This project aims to help developers and newbies that would try latest version of SolrCloud (and Zookeeper) in a Kubernetes environment.
Now are currently described following Kubernetes Deployment Models:
- Minikube
- Kubernetes with Docker for Desktop (edge version)
- Google Container Engine (GKE)
- install Docker lastest version or Docker for Desktop -
- install Minikube latest version - also note that this also means install a VM driver compatible with your environment (MacOS, Linux, Windows).
- install Docker for Desktop lastest version aka Community edition. Pay attention that at time of writing only Edge channel has Kubernetes embedded.
- Install Google Cloud SDK - https://cloud.google.com/sdk/downloads
- Follow the Kubernetes Engine Quickstart - https://cloud.google.com/kubernetes-engine/docs/quickstart
If you want try a light configuration with 1 SolrCloud container and 1 Zookeeper container, start with:
git clone https://github.com/freedev/solrcloud-zookeeper-kubernetes.git
cd solrcloud-zookeeper-kubernetes
Execute minikube start
to create and configure a virtual machine that runs a single-node Kubernetes cluster.
minikube start
This command also configures your kubectl installation to communicate with this cluster.
Once minikube is started you need to prepare the environment to deploy Solr and Zookeeper.

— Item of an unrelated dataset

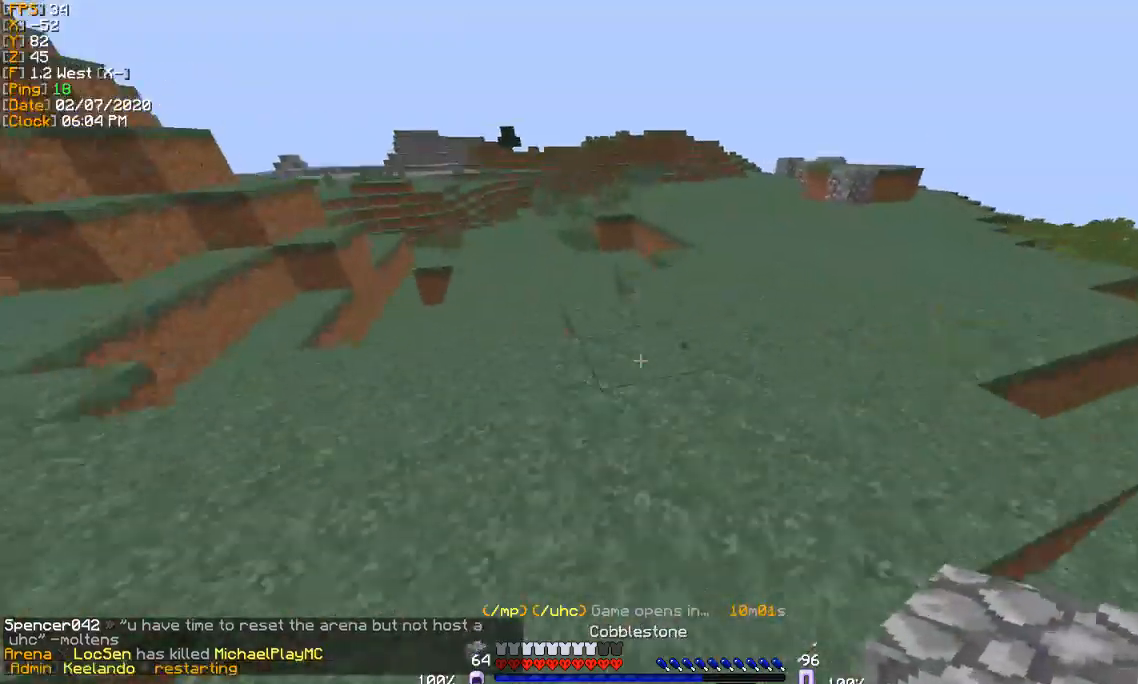
{"keys": ["w"], "events": []}
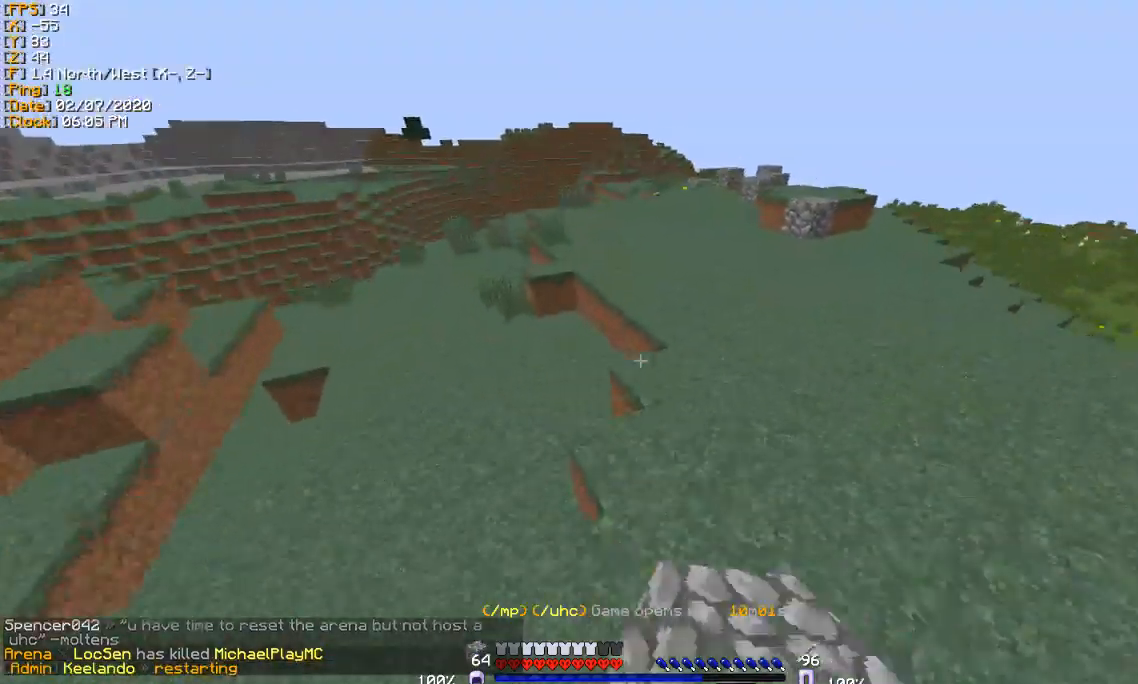
{"keys": ["w"], "events": []}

Because both Solr and Zookeeper need a place (PersistentVolume) where store their data.
Running prepare-minikube.sh
:
./prepare-minikube.sh
This will create inside the minikube virtual machine the directories:
/data/zookeeper/datalog
/data/zookeeper/data
/data/zookeeper/logs
/data/solr/data
/data/solr/logs
Zookeeper and Solr will permanently read and write their data there. After that you can finally start (create) your SolrCloud cluster with 1 Solr instance and 1 Zookeeper instance:
./start-minikube.sh
Then run the command kubectl get pods
to ensure that the pods were created correctly:
$ kubectl get pods
NAME READY STATUS RESTARTS AGE
solr-ss-0 1/1 Running 0 12m
zookeeper-ss-0 1/1 Running 0 12m
Then run the command minikube service
to see where the services are (which port and ip address):
minikube service list
|-------------|----------------------|---------------------------|
| NAMESPACE | NAME | URL |
|-------------|----------------------|---------------------------|
| default | kubernetes | No node port |
| default | solr-service | http://192.168.64.5:32080 |
| default | zookeeper-service | http://192.168.64.5:32181 |
| kube-system | kube-dns | No node port |
| kube-system | kubernetes-dashboard | http://192.168.64.5:30000 |
|-------------|----------------------|---------------------------|
As you can imagine, this is an example of the returned output, there is the ip address and the port for solr-service
and zookeeper-service
.
So you'll find the SorlCloud cluster at: http://192.168.64.5:32080
On the other hand you could use kubectl
and jq
:
$ kubectl get svc solr-service -o json | jq ".spec.ports[0] | .nodePort"
32080
$ kubectl get nodes -o json | jq '.items[0] | .status.addresses[] | select(.type | contains("ExternalIP")) | .address'
192.168.64.5
./start-docker-for-desktop.sh
Then run the command kubectl get pods
and kubectl get service
to ensure that pods and services were created
correctly:
$ kubectl get pods
NAME READY STATUS RESTARTS AGE
solr-ss-0 1/1 Running 0 12m
zookeeper-ss-0 1/1 Running 0 12m
$ kubectl get service
NAME TYPE CLUSTER-IP EXTERNAL-IP PORT(S) AGE
kubernetes ClusterIP 10.96.0.1 <none> 443/TCP 12d
solr-service NodePort 10.98.55.176 <none> 32080:32080/TCP 32m
zookeeper-service NodePort 10.104.43.251 <none> 32181:32181/TCP 32m
So you'll find the SorlCloud cluster at: http://localhost:32080/solr/#/
First set default compute/region and compute/zone where create your Kubernetes cluster, for example:
gcloud config set compute/region europe-west4
gcloud config set compute/zone europe-west4-b
I've choosen europe-west4
because is near to me, in your case may be better if you a region/zone near you.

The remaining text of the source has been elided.